A Aliança Inglesa continua, porém, a ser o único bordão bilateral a que podemos deitar mão nos dias que correm. E bem faríamos em “projetar” o nosso “triângulo estratégico” para o Atlântico Sul, algo que o Brasil não acompanha e a CPLP, por ainda ser uma espécie de nado-morto, em nada pode ajudar. Mas, para isso seria necessário ter políticos capazes de levar a cabo uma politica nacional portuguesa, e não se comportarem como serventuários de poderes temporais internacionalistas e, ou, olharem com enfado para questões que não entendem.

Em síntese, relativamente à Gronelândia não há nada de novo debaixo do sol. Pôr as barbas de molho? Engano nosso, a nação dos portugueses, tem de as manter sempre molhadas. É uma questão de segurança e sobrevivência.

Oficial Piloto Aviador (Ref.)

[1] É pois natural que o sentimento antiamericano, em Espanha se tenha mantido até aos dias de hoje, por causa destes eventos.

[2] Uma realidade que nos persegue frequentemente…

[3] Como houve, nos idos de 1975/6, por parte da Frente de Libertação dos Açores (FLA), organização política surgida no Arquipélago, por via da grande instabilidade política e social existente em Portugal, e que procurava apoios nos EUA.

[4] Já antes tinha havido um surto de “Iberismo”, o que levou, por oposição, à criação da SHIP, Sociedade Histórica da Independência de Portugal, em 24/5/1861 (na altura com o nome de “Comissão Central 1.º de Dezembro), do qual o primeiro presidente foi Feliciano de Andrade Moura. Instituição ainda existente e cuja missão não perdeu acuidade e atualidade.

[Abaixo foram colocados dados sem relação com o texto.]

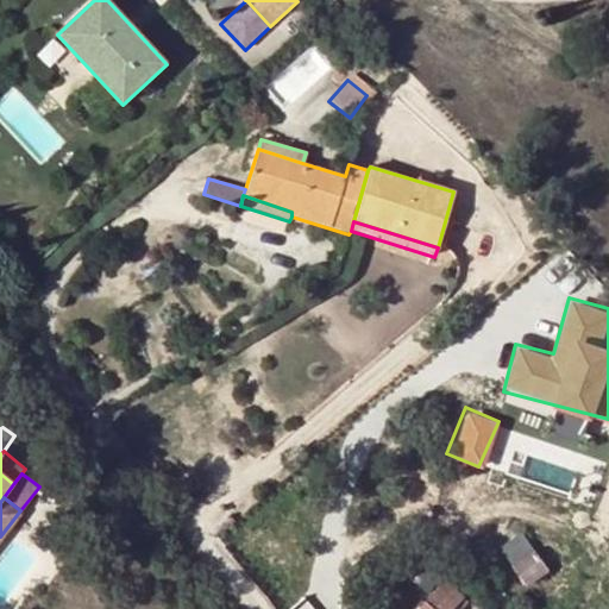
[(502,552),(514,567),(534,552),(522,535),(502,552)]
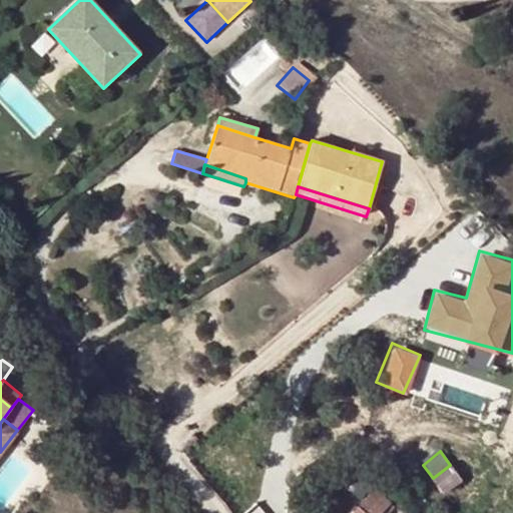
[(450,465),(433,478),(445,493),(462,480),(450,465)]
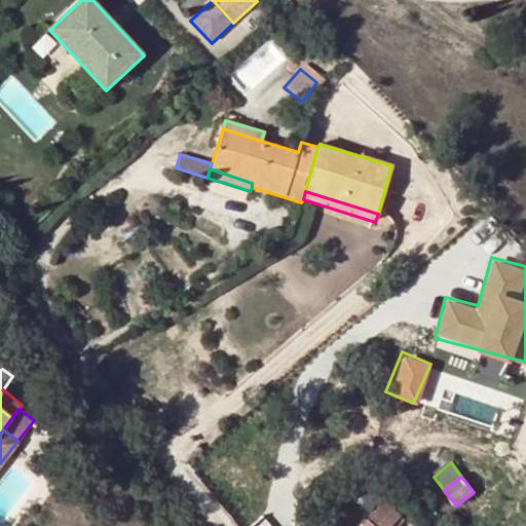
[(383,502),(364,525),(392,525),(402,517),(383,502)]
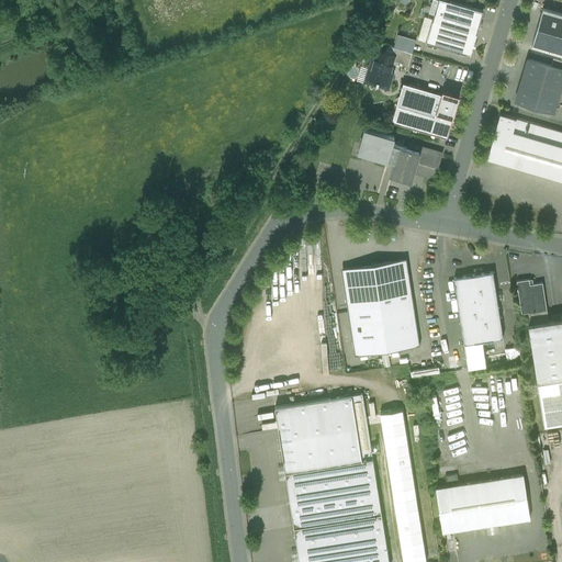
[(482,11),(446,0),(438,0),(433,19),(426,41),(470,54),(482,11)]
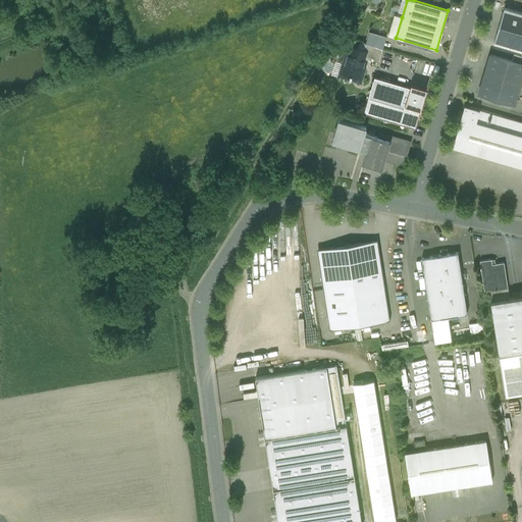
[(521,12),(504,7),(493,43),(521,50),(521,12)]
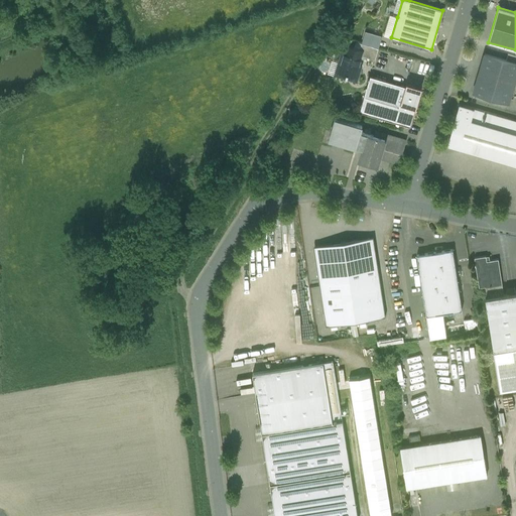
[(390,15),(384,35),(391,37),(397,17),(390,15)]
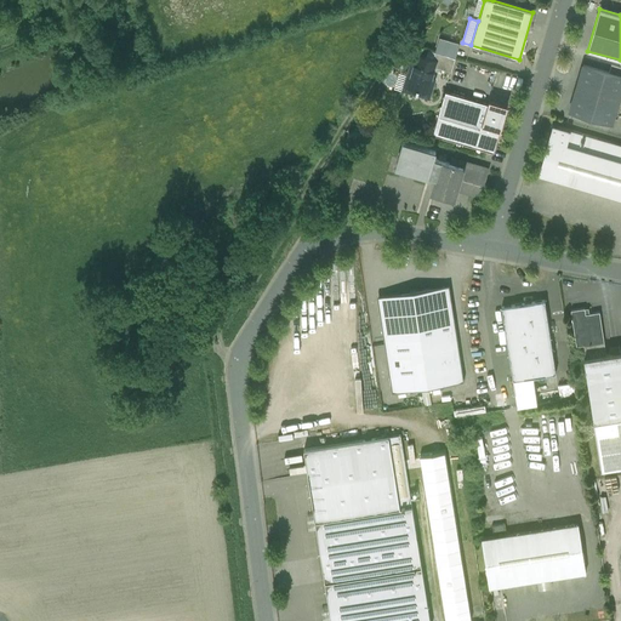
[(439,38),(436,52),(455,58),(460,44),(439,38)]
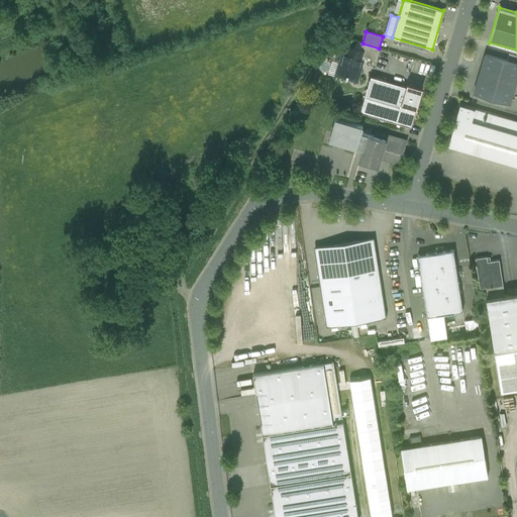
[(364,50),(362,56),(376,60),(379,48),(363,43),(360,49),(364,50)]
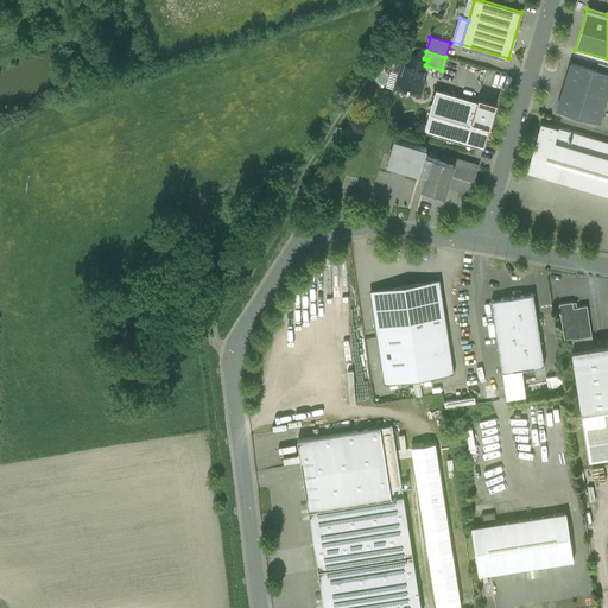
[(424,58),(409,54),(405,63),(401,62),(398,74),(401,75),(399,86),(407,88),(406,92),(420,95),(425,80),(422,80),(425,65),(428,59),(424,58)]
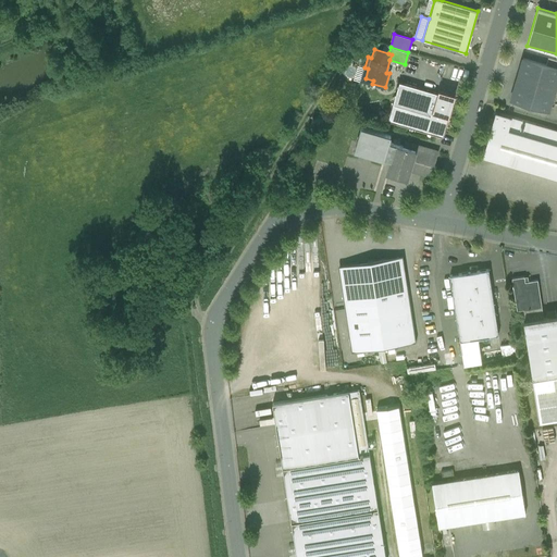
[(556,81),(556,67),(523,58),(510,100),(548,111),(556,81)]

[5] Convém referir que não é neural quem quer, mas sim quem pode. Na altura o governo português sabia o que fazia e não só reforçou a defesa do Arquipélago com 25.000 e meios aéreos e navais, como se dispôs a lutar e a “vender cara a pele”, o que levou os EUA a pensar duas vezes na invasão do território; a intervenção diplomática inglesa fez o resto.

[6] Esta visita foi antecedida de uma outra e seguida de mais duas, sempre com altos dignitários. Curiosamente todas elas se seguiram ao anúncio da Administração Americana de que iam reduzir a sua presença nas Lajes.